Yes, do you know how to take this on your own? It's a very easy derivative (power rule).

-Dave K

10. Nov 29, 2012

### salma17

Nope, I actually dont know how to do it without a calculator.

So now, my next step would be to plug in the x value (1)?

11. Nov 29, 2012

### dkotschessaa

Shouldn't you have learned that? power rule
Yes, it would be. Then you would have the slope of the needed line. What else would you need to find the equation of a line? (There's a hint here with the word "would" that things are about to take a turn).

-Dave K

12. Nov 29, 2012

### salma17

Ok so I plugged in 1 in 9x^2, giving me 9.
so then thats the slope?
and I think we use y=mx+b, correct?
so y=9x+b?..is b the y-int?

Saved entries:
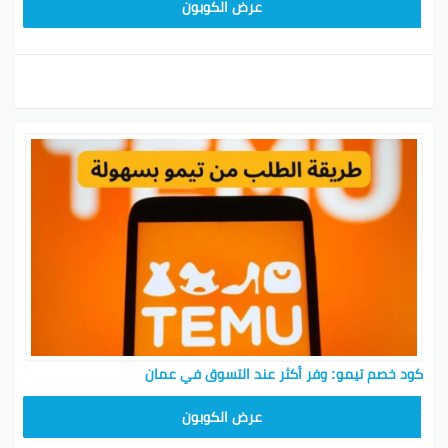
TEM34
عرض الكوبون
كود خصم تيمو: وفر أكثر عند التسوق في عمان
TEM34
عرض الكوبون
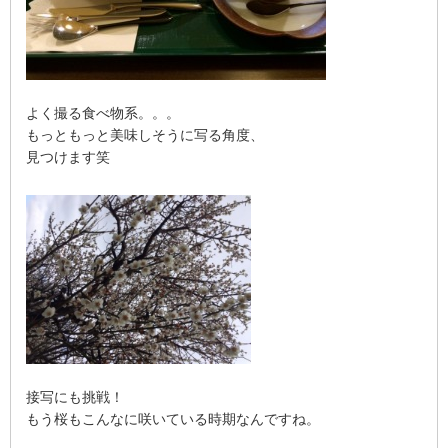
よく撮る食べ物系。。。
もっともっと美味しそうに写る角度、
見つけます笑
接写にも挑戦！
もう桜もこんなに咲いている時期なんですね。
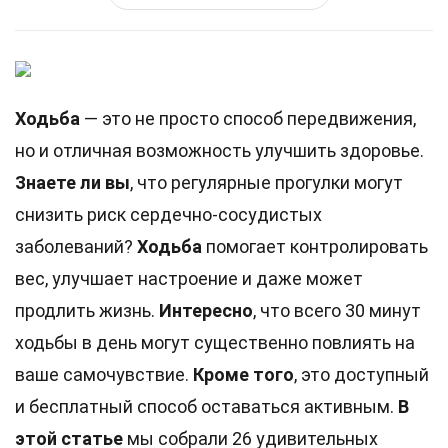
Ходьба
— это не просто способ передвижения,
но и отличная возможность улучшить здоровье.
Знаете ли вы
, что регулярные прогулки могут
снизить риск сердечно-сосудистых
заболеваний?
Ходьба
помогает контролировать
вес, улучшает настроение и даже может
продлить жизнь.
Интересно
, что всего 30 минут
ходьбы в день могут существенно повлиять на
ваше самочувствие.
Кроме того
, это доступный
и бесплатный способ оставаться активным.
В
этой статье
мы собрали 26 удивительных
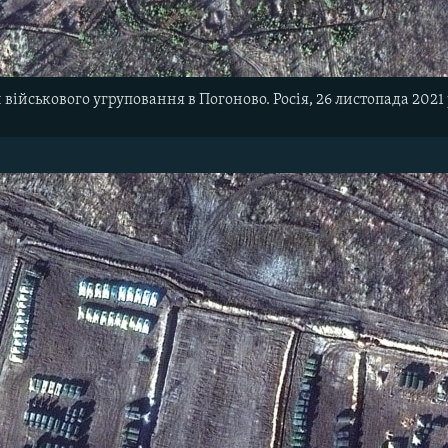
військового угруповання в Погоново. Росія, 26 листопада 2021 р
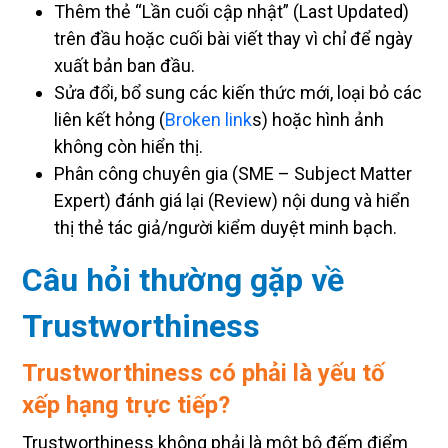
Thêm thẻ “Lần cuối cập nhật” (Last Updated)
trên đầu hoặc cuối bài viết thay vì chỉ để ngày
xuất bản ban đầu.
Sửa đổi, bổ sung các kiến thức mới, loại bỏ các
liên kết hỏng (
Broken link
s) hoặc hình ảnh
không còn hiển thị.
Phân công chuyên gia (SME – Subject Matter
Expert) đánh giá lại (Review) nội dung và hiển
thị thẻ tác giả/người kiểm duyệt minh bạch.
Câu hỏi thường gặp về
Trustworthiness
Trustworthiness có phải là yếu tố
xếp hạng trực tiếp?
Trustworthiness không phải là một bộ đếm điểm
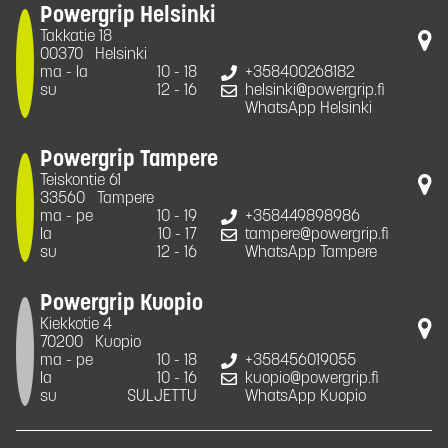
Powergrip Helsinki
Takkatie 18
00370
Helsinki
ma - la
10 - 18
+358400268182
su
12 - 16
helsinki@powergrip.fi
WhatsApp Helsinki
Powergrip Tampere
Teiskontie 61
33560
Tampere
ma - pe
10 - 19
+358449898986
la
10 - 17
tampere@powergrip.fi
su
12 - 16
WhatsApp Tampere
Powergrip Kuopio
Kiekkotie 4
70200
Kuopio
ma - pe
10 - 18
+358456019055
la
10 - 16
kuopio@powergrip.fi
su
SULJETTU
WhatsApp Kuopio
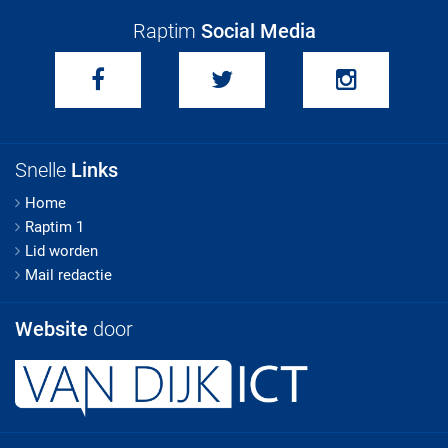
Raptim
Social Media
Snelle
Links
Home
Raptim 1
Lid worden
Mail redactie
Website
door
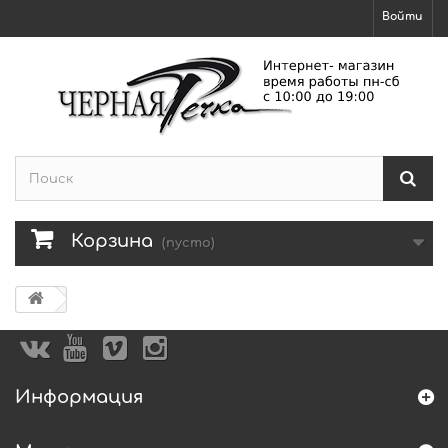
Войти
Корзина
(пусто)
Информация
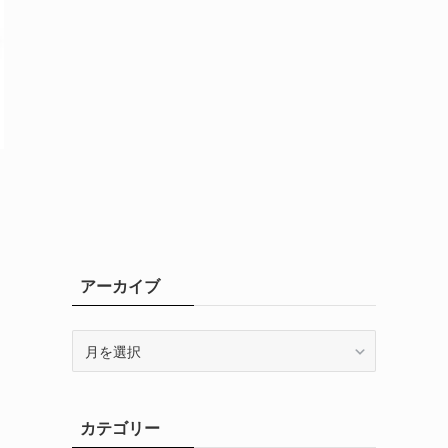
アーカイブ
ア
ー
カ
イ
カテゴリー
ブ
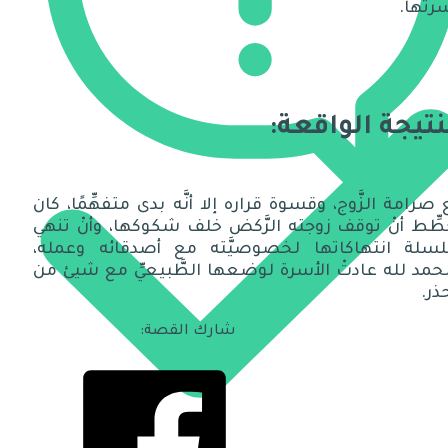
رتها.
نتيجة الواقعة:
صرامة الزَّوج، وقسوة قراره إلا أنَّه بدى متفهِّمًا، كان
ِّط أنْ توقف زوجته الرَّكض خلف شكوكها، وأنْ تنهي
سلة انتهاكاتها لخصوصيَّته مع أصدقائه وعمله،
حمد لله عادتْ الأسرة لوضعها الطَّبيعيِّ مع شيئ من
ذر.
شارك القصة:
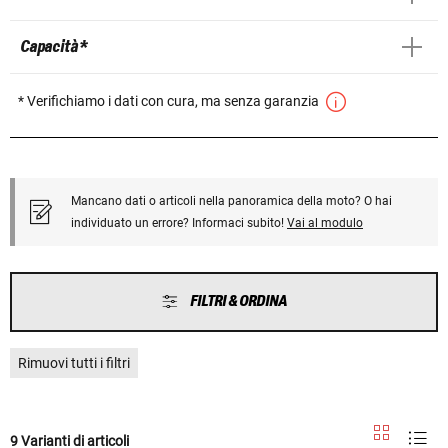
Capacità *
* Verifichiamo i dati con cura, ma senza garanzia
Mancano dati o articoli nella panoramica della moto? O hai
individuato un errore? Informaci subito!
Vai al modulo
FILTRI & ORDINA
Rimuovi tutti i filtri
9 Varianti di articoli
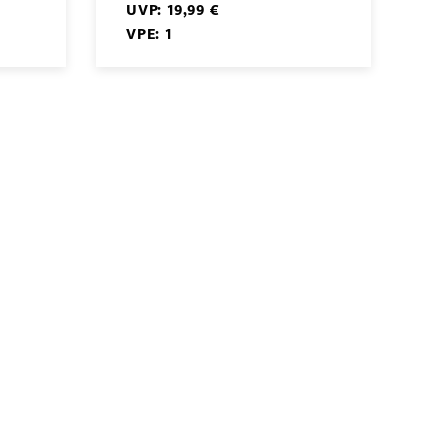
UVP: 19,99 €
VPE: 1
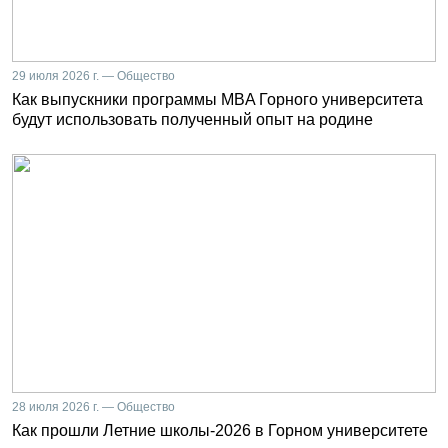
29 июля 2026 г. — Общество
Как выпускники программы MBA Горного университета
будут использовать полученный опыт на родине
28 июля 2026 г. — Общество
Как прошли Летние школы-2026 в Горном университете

## Work to be completed
Please set down, word for word, the part of the forum thread on the power rule that opens with "12. Nov 29, 2012" and closes with "b the y-int?".

## Solution to the problem
12. Nov 29, 2012

### salma17

Ok so I plugged in 1 in 9x^2, giving me 9.
so then thats the slope?
and I think we use y=mx+b, correct?
so y=9x+b?..is b the y-int?